Lindgren E., Krzywicka K., de Winter M. A., Sánchez Van Kammen M., Heldner M. R., Hiltunen S., ...More

European Journal of Neurology, vol.30, no.8, pp.2305-2314, 2023 (SCI-Expanded) identifier identifier

  • Publication Type: Article / Article
  • Volume: 30 Issue: 8
  • Publication Date: 2023
  • Doi Number: 10.1111/ene.15844
  • Journal Name: European Journal of Neurology
  • Journal Indexes: Science Citation Index Expanded (SCI-EXPANDED), Scopus, Academic Search Premier, BIOSIS, CAB Abstracts, EMBASE, MEDLINE, Psycinfo
  • Page Numbers: pp.2305-2314
  • Keywords: cerebral venous thrombosis, dependency, follow-up, mortality, outcome, prognosis, risk score, stroke
  • Istanbul University Affiliated: Yes

Abstract

Background and purpose: A prognostic score was developed to predict dependency and death after cerebral venous thrombosis (CVT) to identify patients for targeted therapy in future clinical trials.
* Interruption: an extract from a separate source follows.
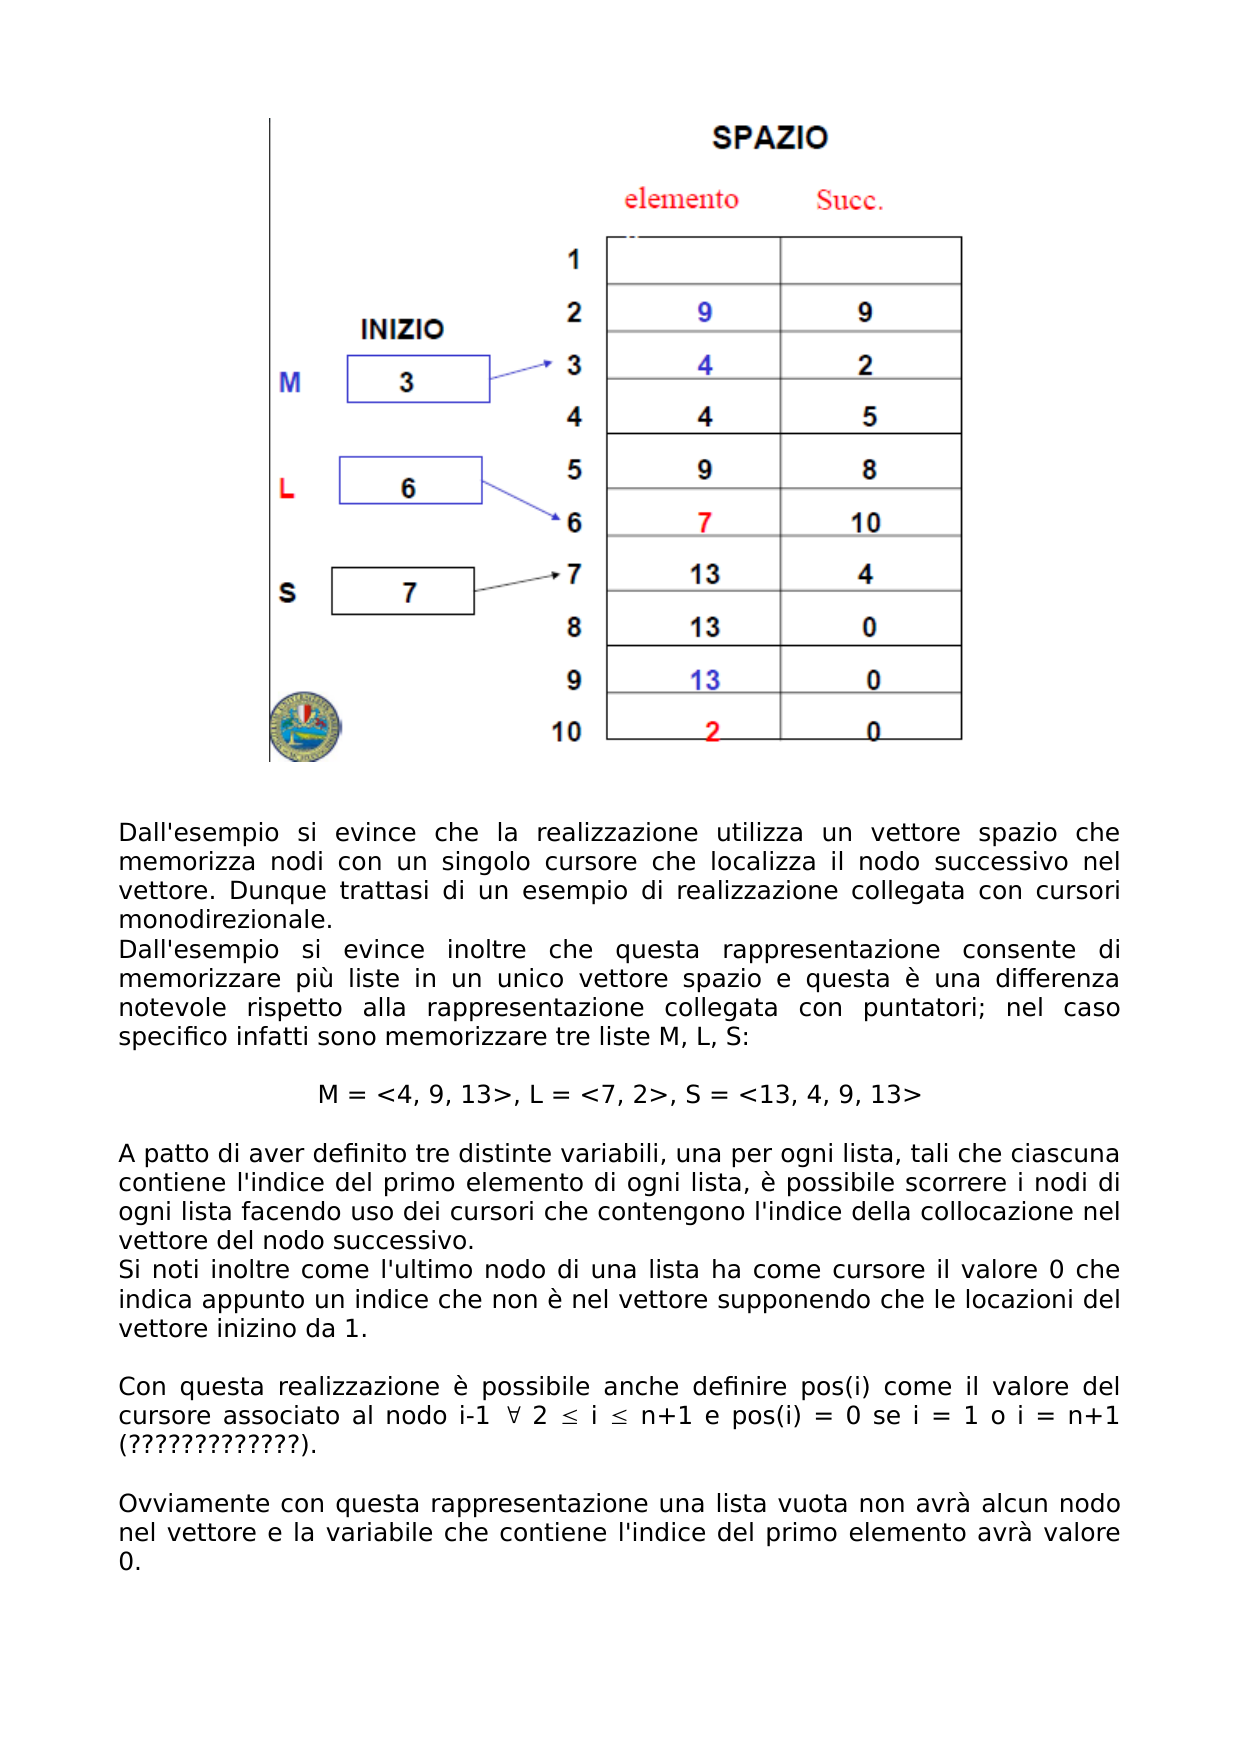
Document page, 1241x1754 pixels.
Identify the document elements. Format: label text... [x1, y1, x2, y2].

Methods: Data from the International CVT Consortium were used. Patients with pre-existent functional dependency were excluded. Logistic regression was used to predict poor outcome (modified Rankin Scale score 3–6) at 6 months and Cox regression to predict 30-day and 1-year all-cause mortality. Potential predictors derived from previous studies were selected with backward stepwise selection. Coefficients were shrunk using ridge regression to adjust for optimism in internal validation. Results: Of 1454 patients with CVT, the cumulative number of deaths was 44 (3%) and 70 (5%) for 30 days and 1 year, respectively. Of 1126 patients evaluated regarding functional outcome, 137 (12%) were dependent or dead at 6 months. From the retained predictors for both models, the SI2NCAL2C score was derived utilizing the following components: absence of female-sex-specific risk factor, intracerebral hemorrhage, infection of the central nervous system, neurological focal deficits, coma, age, lower level of hemoglobin (g/l), higher level of glucose (mmol/l) at admission, and cancer. C-statistics were 0.80 (95% confidence interval [CI] 0.75–0.84), 0.84 (95% CI 0.80–0.88) and 0.84 (95% CI 0.80–0.88) for the poor outcome, 30-day and 1-year mortality model, respectively. Calibration plots indicated a good model fit between predicted and observed values. The SI2NCAL2C score calculator is freely available at www.cerebralvenousthrombosis.com. Conclusions: The SI2NCAL2C score shows adequate performance for estimating individual risk of mortality and dependency after CVT but external validation of the score is warranted.